The main program, Startup.fs, needs a bit of change to start as a WebWindow application rather than a WebAssembly one. Luckily, Steve made this very easy:

 module Program =
+    open WebWindows.Blazor
 
     [<EntryPoint>]
     let Main args =
-        BlazorWebAssemblyHost.CreateDefaultBuilder()
-            .UseBlazorStartup<Startup>()
-            .Build()
-            .Run()
+        ComponentsDesktop.Run<Startup>("My Bolero app", "wwwroot/index.html")
         0

And finally, the small JavaScript script that boots Bolero is in a different location, so we need to touch wwwroot/index.html:

-    <script src="_framework/blazor.webassembly.js"></script>
+    <script src="framework://blazor.desktop.js"></script>

And with this, we're all set! Run the application using your IDE or from the command line:

dotnet run -p src/MyBoleroWebWindowApp.Client

Note: if you're using Visual Studio, make sure to remove the file Properties/launchSettings.json it may have created while the SDK was still Web; otherwise, it will try (and fail) to run your project with IIS Express.
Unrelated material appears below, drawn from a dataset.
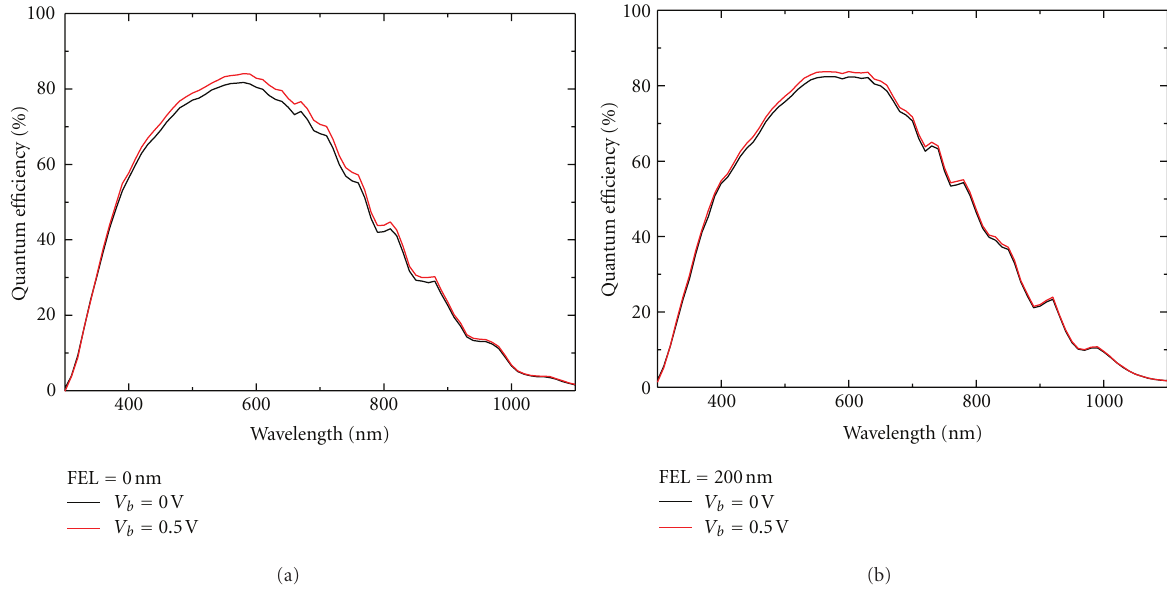
Figure 4: (a) QE spectra of the μ c-Si 0 . 9 Ge 0 . 1 :H solar cell without FEL and (b) with FEL of 200 nm at a reverse bias of 0 and − 0.5 V.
The Bolero minimal app running on WebWindow

We're on our way! Although since we created a project using the --minimal template, this is pretty empty. Quite literally, if you look at Main.fs:

let view model dispatch =
    empty

Because of this empty view, we're only seeing the banner that is present statically in wwwroot/index.html. Let's make sure that Bolero is indeed running by implementing the "hello world" of the Elmish world, the Counter app, in Main.fs:

module MyBoleroWebWindowApp.Client.Main

open Elmish
open Bolero
open Bolero.Html

type Model = { counter: int }

let initModel = { counter = 0 }

type Message =
    | Increment
    | Decrement

let update message model =
    match message with
    | Increment -> { model with counter = model.counter + 1 }
    | Decrement -> { model with counter = model.counter - 1 }

let view model dispatch =
    concat [
        button [on.click (fun _ -> dispatch Decrement)] [text "-"]
        textf " %i " model.counter
        button [on.click (fun _ -> dispatch Increment)] [text "+"]
    ]

type MyApp() =
    inherit ProgramComponent<Model, Message>()

    override this.Program =
        Program.mkSimple (fun _ -> initModel) update view

And now, if we run again:

The Bolero counter app running on WebWindow

Hurray!

What next?

This is just an experiment to see if Bolero would "just work" with WebWindow and, well, it pretty much does. As Steve said in his blog article, WebWindow itself is an experiment with no promises of developing it into a proper product. But it is still pretty cool, and I want to see how far we can combine it with Bolero. What about remoting with an ASP.NET Core server? Or HTML template hot reloading? These will probably need some adjustments to work nicely with WebWindow, and I think I'll experiment some more with these.